The swarm orchestrator has multiple error domains (config, git, messaging, agents, sessions) that surface at different layers. We need a consistent strategy for error propagation, user-facing messages, and recovery.

Decision

Use anyhow for application-level error propagation and thiserror for domain-specific error enums in errors.rs.

Domain Error Types

#![allow(unused)]
fn main() {
// All defined in swarm/src/errors.rs
enum ConfigError    { MissingFile, ParseError, ValidationError, VersionMismatch }
enum GitError       { NotARepo, DirtyTree, WorktreeOp, VersionTooOld }
enum MessagingError { DbOpen, DbLocked, UnknownAgent, SelfSend }
enum AgentError     { SpawnFailed, BinaryNotFound, Timeout }
enum SessionError   { StaleLockfile, RecoveryNeeded }
}

Each variant carries a human-readable message via #[error("...")].

Propagation Rules

  1. Library-style modules (config.rs, messaging.rs, session.rs, worktree.rs) return Result<T, SpecificError> using domain error types.
  2. Orchestrator and runner use anyhow::Result and convert via ? (automatic From impls from thiserror).
  3. CLI layer (main.rs) catches anyhow::Error, prints user-friendly messages, and sets exit codes.

User-Facing Error Messages

  • All errors surfaced to the user include: what failed, why, and what to do.
  • Example: "Git version 2.17 is too old.

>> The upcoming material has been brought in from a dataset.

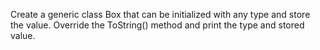 Create a generic class Box that can be initialized with any type and store the value. Override the ToString() method and print the type and stored value.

Swarm requires git >= 2.20. Please upgrade git."
  • Internal errors (panics, unexpected states) are logged with full context to orchestrator.log and shown to the user as "internal error, see .swarm/orchestrator.log".

Recovery vs Fatal

CategoryBehavior
Config errorsFatal at startup. Fix config and retry.
Git prereq errorsFatal at startup. Fix environment and retry.
Agent spawn errorsPer-agent retry with backoff (see state machine).
Messaging DB errorsFatal if DB can't open. Transient locks retried via busy_timeout.
Session stalePrompt user: recover or clean and restart.

Alternatives Considered

  1. anyhow only (no domain types): Simpler but loses structured matching for tests and recovery logic.
  2. Custom error type with enum: More boilerplate than thiserror for the same result.
  3. eyre + color-eyre: Better panic reports but adds dependency; anyhow is sufficient with tracing.

Consequences

  • Domain errors are testable via pattern matching.
  • anyhow provides clean ?-chaining in orchestrator code.
  • Error messages are consistent and actionable.
  • thiserror derives keep boilerplate minimal.